### What this task involves
Turn the extracted text of every item below into a JSON list of strings, with one string per line and blank lines omitted. Leave the pictures out of the answer.

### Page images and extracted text
* * *

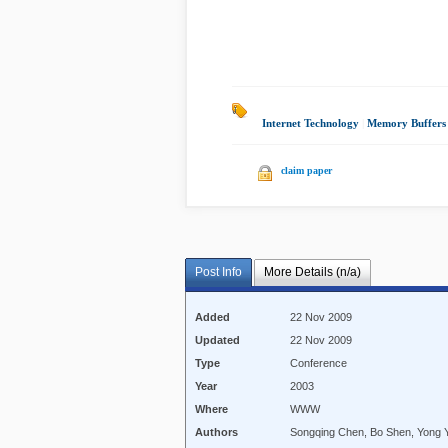
Internet Technology
|
Memory Buffers
claim paper
Post Info
More Details (n/a)
Added
22 Nov 2009
Updated
22 Nov 2009
Type
Conference
Year
2003
Where
WWW
Authors
Songqing Chen, Bo Shen, Yong 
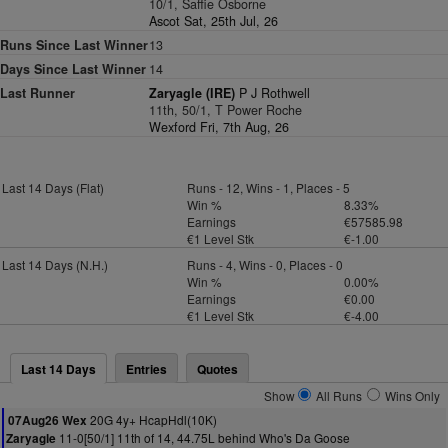
10/1, Saffie Osborne
Ascot Sat, 25th Jul, 26
Runs Since Last Winner
13
Days Since Last Winner
14
Last Runner
Zaryagle (IRE)
P J Rothwell
11th, 50/1, T Power Roche
Wexford Fri, 7th Aug, 26
Last 14 Days (Flat)
Runs - 12, Wins - 1, Places - 5
Win %
8.33%
Earnings
€57585.98
€1 Level Stk
€-1.00
Last 14 Days (N.H.)
Runs - 4, Wins - 0, Places - 0
Win %
0.00%
Earnings
€0.00
€1 Level Stk
€-4.00
Last 14 Days
Entries
Quotes
Show
All Runs
Wins Only
20G 4y+ HcapHdl(10K)
07Aug26 Wex
11-0[50/1] 11th of 14, 44.75L behind Who's Da Goose
Zaryagle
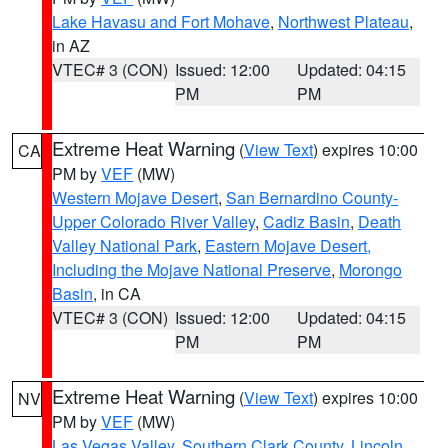
Lake Havasu and Fort Mohave
,
Northwest Plateau
,
in AZ
VTEC# 3 (CON)
Issued: 12:00
Updated: 04:15
PM
PM
Extreme Heat Warning
(
View Text
) expires 10:00
CA
PM by
VEF
(MW)
Western Mojave Desert
,
San Bernardino County-
Upper Colorado River Valley
,
Cadiz Basin
,
Death
Valley National Park
,
Eastern Mojave Desert,
Including the Mojave National Preserve
,
Morongo
Basin
, in CA
VTEC# 3 (CON)
Issued: 12:00
Updated: 04:15
PM
PM
Extreme Heat Warning
(
View Text
) expires 10:00
NV
PM by
VEF
(MW)
Las Vegas Valley
,
Southern Clark County
,
Lincoln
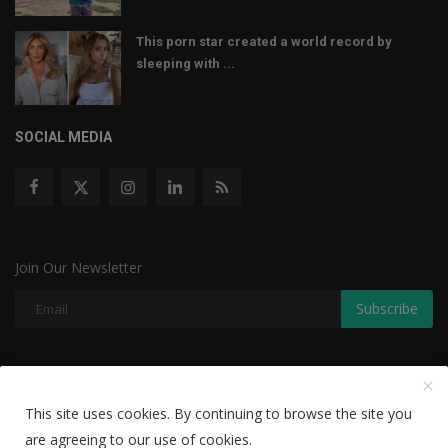
This porn star created a world record by
sleeping with ...
SOCIAL MEDIA
Join Our Newsletter
Subscribe
Copyright © 2022 The Weekly Mail - With All Rights Reserved.
This site uses cookies. By continuing to browse the site you
Disclaimer
Privacy Policy
Terms & Conditions
are agreeing to our use of cookies.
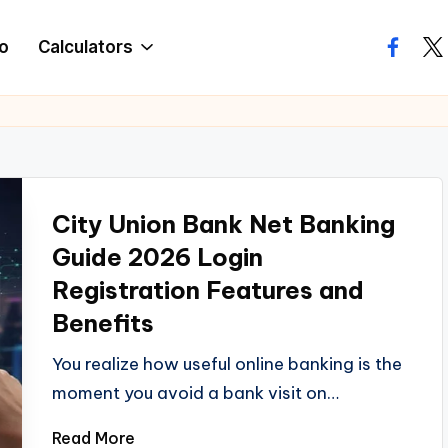
o
Calculators
facebo
twi
City Union Bank Net Banking
Guide 2026 Login
Registration Features and
Benefits
You realize how useful online banking is the
moment you avoid a bank visit on…
Read More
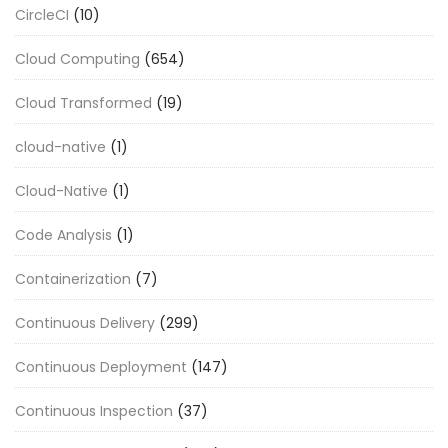
CircleCI
(10)
Cloud Computing
(654)
Cloud Transformed
(19)
cloud-native
(1)
Cloud-Native
(1)
Code Analysis
(1)
Containerization
(7)
Continuous Delivery
(299)
Continuous Deployment
(147)
Continuous Inspection
(37)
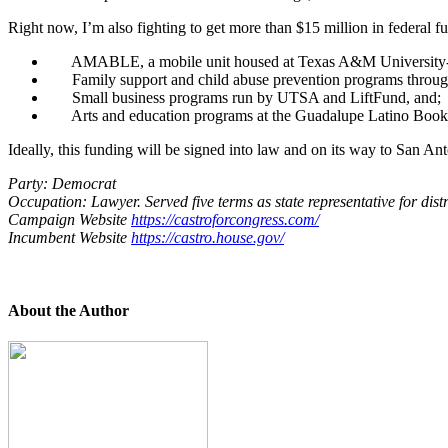
Right now, I’m also fighting to get more than $15 million in federal f
AMABLE, a mobile unit housed at Texas A&M University-Sa
Family support and child abuse prevention programs throug
Small business programs run by UTSA and LiftFund, and;
Arts and education programs at the Guadalupe Latino Books
Ideally, this funding will be signed into law and on its way to San An
Party: Democrat
Occupation: Lawyer. Served five terms as state representative for distr
Campaign Website
https://castroforcongress.com/
Incumbent Website
https://castro.house.gov/
About the Author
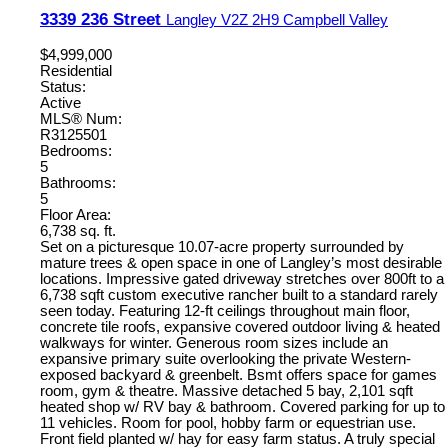
3339 236 Street
Langley
V2Z 2H9
Campbell Valley
$4,999,000
Residential
Status:
Active
MLS® Num:
R3125501
Bedrooms:
5
Bathrooms:
5
Floor Area:
6,738 sq. ft.
Set on a picturesque 10.07-acre property surrounded by
mature trees & open space in one of Langley’s most desirable
locations. Impressive gated driveway stretches over 800ft to a
6,738 sqft custom executive rancher built to a standard rarely
seen today. Featuring 12-ft ceilings throughout main floor,
concrete tile roofs, expansive covered outdoor living & heated
walkways for winter. Generous room sizes include an
expansive primary suite overlooking the private Western-
exposed backyard & greenbelt. Bsmt offers space for games
room, gym & theatre. Massive detached 5 bay, 2,101 sqft
heated shop w/ RV bay & bathroom. Covered parking for up to
11 vehicles. Room for pool, hobby farm or equestrian use.
Front field planted w/ hay for easy farm status. A truly special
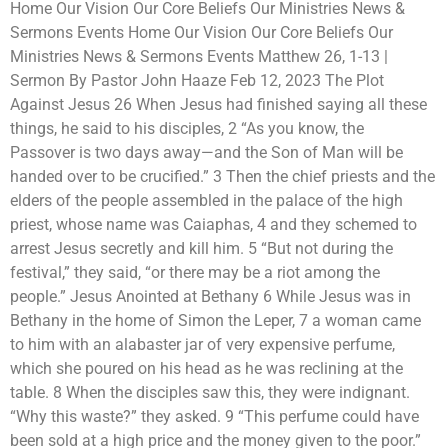
Home Our Vision Our Core Beliefs Our Ministries News &
Sermons Events Home Our Vision Our Core Beliefs Our
Ministries News & Sermons Events Matthew 26, 1-13 |
Sermon By Pastor John Haaze Feb 12, 2023 The Plot
Against Jesus 26 When Jesus had finished saying all these
things, he said to his disciples, 2 “As you know, the
Passover is two days away—and the Son of Man will be
handed over to be crucified.” 3 Then the chief priests and the
elders of the people assembled in the palace of the high
priest, whose name was Caiaphas, 4 and they schemed to
arrest Jesus secretly and kill him. 5 “But not during the
festival,” they said, “or there may be a riot among the
people.” Jesus Anointed at Bethany 6 While Jesus was in
Bethany in the home of Simon the Leper, 7 a woman came
to him with an alabaster jar of very expensive perfume,
which she poured on his head as he was reclining at the
table. 8 When the disciples saw this, they were indignant.
“Why this waste?” they asked. 9 “This perfume could have
been sold at a high price and the money given to the poor.”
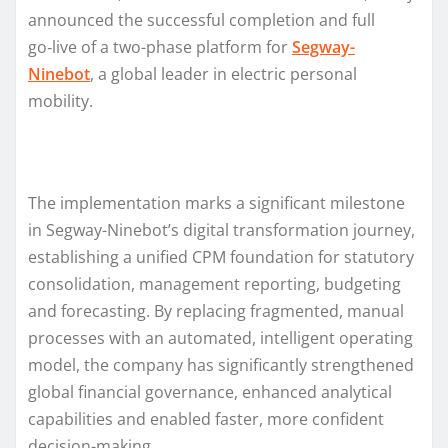
announced the successful completion and full
go‑live of a two-phase platform for
Segway-
Ninebot
, a global leader in electric personal
mobility.
The implementation marks a significant milestone
in Segway-Ninebot’s digital transformation journey,
establishing a unified CPM foundation for statutory
consolidation, management reporting, budgeting
and forecasting. By replacing fragmented, manual
processes with an automated, intelligent operating
model, the company has significantly strengthened
global financial governance, enhanced analytical
capabilities and enabled faster, more confident
decision-making.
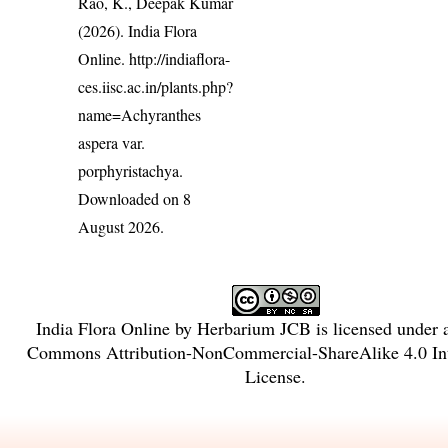
Rao, K., Deepak Kumar
(2026). India Flora
Online.
http://indiaflora-
ces.iisc.ac.in/plants.php?
name=Achyranthes
aspera var.
porphyristachya
.
Downloaded on 8
August 2026.
India Flora Online
by
Herbarium JCB
is licensed under
Commons Attribution-NonCommercial-ShareAlike 4.0 Int
License
.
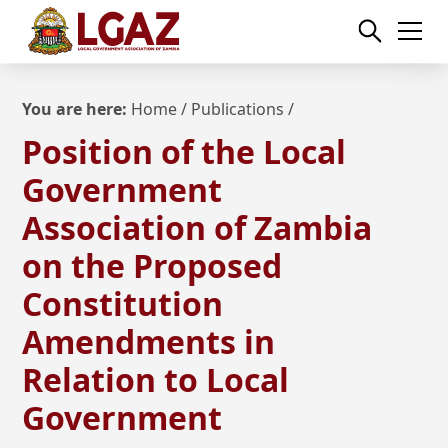
You are here:
Home
/
Publications
/
Position of the Local
Government
Association of Zambia
on the Proposed
Constitution
Amendments in
Relation to Local
Government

* * *

### The completed task
[
  "Internet Technology",
  "|",
  "Memory Buffers",
  "claim paper",
  "Post Info",
  "More Details (n/a)",
  "Added",
  "22 Nov 2009",
  "Updated",
  "22 Nov 2009",
  "Type",
  "Conference",
  "Year",
  "2003",
  "Where",
  "WWW",
  "Authors",
  "Songqing Chen, Bo Shen, Yong ",
  "10/1, Saffie Osborne",
  "Ascot Sat, 25th Jul, 26",
  "Runs Since Last Winner",
  "13",
  "Days Since Last Winner",
  "14",
  "Last Runner",
  "Zaryagle (IRE)",
  "P J Rothwell",
  "11th, 50/1, T Power Roche",
  "Wexford Fri, 7th Aug, 26",
  "Last 14 Days (Flat)",
  "Runs - 12, Wins - 1, Places - 5",
  "Win %",
  "8.33%",
  "Earnings",
  "€57585.98",
  "€1 Level Stk",
  "€-1.00",
  "Last 14 Days (N.H.)",
  "Runs - 4, Wins - 0, Places - 0",
  "Win %",
  "0.00%",
  "Earnings",
  "€0.00",
  "€1 Level Stk",
  "€-4.00",
  "Last 14 Days",
  "Entries",
  "Quotes",
  "Show",
  "All Runs",
  "Wins Only",
  "20G 4y+ HcapHdl(10K)",
  "07Aug26 Wex",
  "11-0[50/1] 11th of 14, 44.75L behind Who's Da Goose",
  "Zaryagle",
  "Lake Havasu and Fort Mohave",
  ",",
  "Northwest Plateau",
  ",",
  "in AZ",
  "VTEC# 3 (CON)",
  "Issued: 12:00",
  "Updated: 04:15",
  "PM",
  "PM",
  "Extreme Heat Warning",
  "(",
  "View Text",
  ") expires 10:00",
  "CA",
  "PM by",
  "VEF",
  "(MW)",
  "Western Mojave Desert",
  ",",
  "San Bernardino County-",
  "Upper Colorado River Valley",
  ",",
  "Cadiz Basin",
  ",",
  "Death",
  "Valley National Park",
  ",",
  "Eastern Mojave Desert,",
  "Including the Mojave National Preserve",
  ",",
  "Morongo",
  "Basin",
  ", in CA",
  "VTEC# 3 (CON)",
  "Issued: 12:00",
  "Updated: 04:15",
  "PM",
  "PM",
  "Extreme Heat Warning",
  "(",
  "View Text",
  ") expires 10:00",
  "NV",
  "PM by",
  "VEF",
  "(MW)",
  "Las Vegas Valley",
  ",",
  "Southern Clark County",
  ",",
  "Lincoln",
  "This porn star created a world record by",
  "sleeping with ...",
  "SOCIAL MEDIA",
  "Join Our Newsletter",
  "Subscribe",
  "Copyright © 2022 The Weekly Mail - With All Rights Reserved.",
  "This site uses cookies. By continuing to browse the site you",
  "Disclaimer",
  "Privacy Policy",
  "Terms & Conditions",
  "are agreeing to our use of cookies.",
  "o",
  "Calculators",
  "facebo",
  "twi",
  "City Union Bank Net Banking",
  "Guide 2026 Login",
  "Registration Features and",
  "Benefits",
  "You realize how useful online banking is the",
  "moment you avoid a bank visit on…",
  "Read More",
  "CircleCI",
  "(10)",
  "Cloud Computing",
  "(654)",
  "Cloud Transformed",
  "(19)",
  "cloud-native",
  "(1)",
  "Cloud-Native",
  "(1)",
  "Code Analysis",
  "(1)",
  "Containerization",
  "(7)",
  "Continuous Delivery",
  "(299)",
  "Continuous Deployment",
  "(147)",
  "Continuous Inspection",
  "(37)",
  "Right now, I’m also fighting to get more than $15 million in federal f",
  "AMABLE, a mobile unit housed at Texas A&M University-Sa",
  "Family support and child abuse prevention programs throug",
  "Small business programs run by UTSA and LiftFund, and;",
  "Arts and education programs at the Guadalupe Latino Books",
  "Ideally, this funding will be signed into law and on its way to San An",
  "Party: Democrat",
  "Occupation: Lawyer. Served five terms as state representative for distr",
  "Campaign Website",
  "https://castroforcongress.com/",
  "Incumbent Website",
  "https://castro.house.gov/",
  "About the Author",
  "3339 236 Street",
  "Langley",
  "V2Z 2H9",
  "Campbell Valley",
  "$4,999,000",
  "Residential",
  "Status:",
  "Active",
  "MLS® Num:",
  "R3125501",
  "Bedrooms:",
  "5",
  "Bathrooms:",
  "5",
  "Floor Area:",
  "6,738 sq. ft.",
  "Set on a picturesque 10.07-acre property surrounded by",
  "mature trees & open space in one of Langley’s most desirable",
  "locations. Impressive gated driveway stretches over 800ft to a",
  "6,738 sqft custom executive rancher built to a standard rarely",
  "seen today. Featuring 12-ft ceilings throughout main floor,",
  "concrete tile roofs, expansive covered outdoor living & heated",
  "walkways for winter. Generous room sizes include an",
  "expansive primary suite overlooking the private Western-",
  "exposed backyard & greenbelt. Bsmt offers space for games",
  "room, gym & theatre. Massive detached 5 bay, 2,101 sqft",
  "heated shop w/ RV bay & bathroom. Covered parking for up to",
  "11 vehicles. Room for pool, hobby farm or equestrian use.",
  "Front field planted w/ hay for easy farm status. A truly special",
  "Home Our Vision Our Core Beliefs Our Ministries News &",
  "Sermons Events Home Our Vision Our Core Beliefs Our",
  "Ministries News & Sermons Events Matthew 26, 1-13 |",
  "Sermon By Pastor John Haaze Feb 12, 2023 The Plot",
  "Against Jesus 26 When Jesus had finished saying all these",
  "things, he said to his disciples, 2 “As you know, the",
  "Passover is two days away—and the Son of Man will be",
  "handed over to be crucified.” 3 Then the chief priests and the",
  "elders of the people assembled in the palace of the high",
  "priest, whose name was Caiaphas, 4 and they schemed to",
  "arrest Jesus secretly and kill him. 5 “But not during the",
  "festival,” they said, “or there may be a riot among the",
  "people.” Jesus Anointed at Bethany 6 While Jesus was in",
  "Bethany in the home of Simon the Leper, 7 a woman came",
  "to him with an alabaster jar of very expensive perfume,",
  "which she poured on his head as he was reclining at the",
  "table. 8 When the disciples saw this, they were indignant.",
  "“Why this waste?” they asked. 9 “This perfume could have",
  "been sold at a high price and the money given to the poor.”",
  "announced the successful completion and full",
  "go‑live of a two-phase platform for",
  "Segway-",
  "Ninebot",
  ", a global leader in electric personal",
  "mobility.",
  "The implementation marks a significant milestone",
  "in Segway-Ninebot’s digital transformation journey,",
  "establishing a unified CPM foundation for statutory",
  "consolidation, management reporting, budgeting",
  "and forecasting. By replacing fragmented, manual",
  "processes with an automated, intelligent operating",
  "model, the company has significantly strengthened",
  "global financial governance, enhanced analytical",
  "capabilities and enabled faster, more confident",
  "decision-making.",
  "Rao, K., Deepak Kumar",
  "(2026). India Flora",
  "Online.",
  "http://indiaflora-",
  "ces.iisc.ac.in/plants.php?",
  "name=Achyranthes",
  "aspera var.",
  "porphyristachya",
  ".",
  "Downloaded on 8",
  "August 2026.",
  "India Flora Online",
  "by",
  "Herbarium JCB",
  "is licensed under",
  "Commons Attribution-NonCommercial-ShareAlike 4.0 Int",
  "License",
  ".",
  "You are here:",
  "Home",
  "/",
  "Publications",
  "/",
  "Position of the Local",
  "Government",
  "Association of Zambia",
  "on the Proposed",
  "Constitution",
  "Amendments in",
  "Relation to Local",
  "Government"
]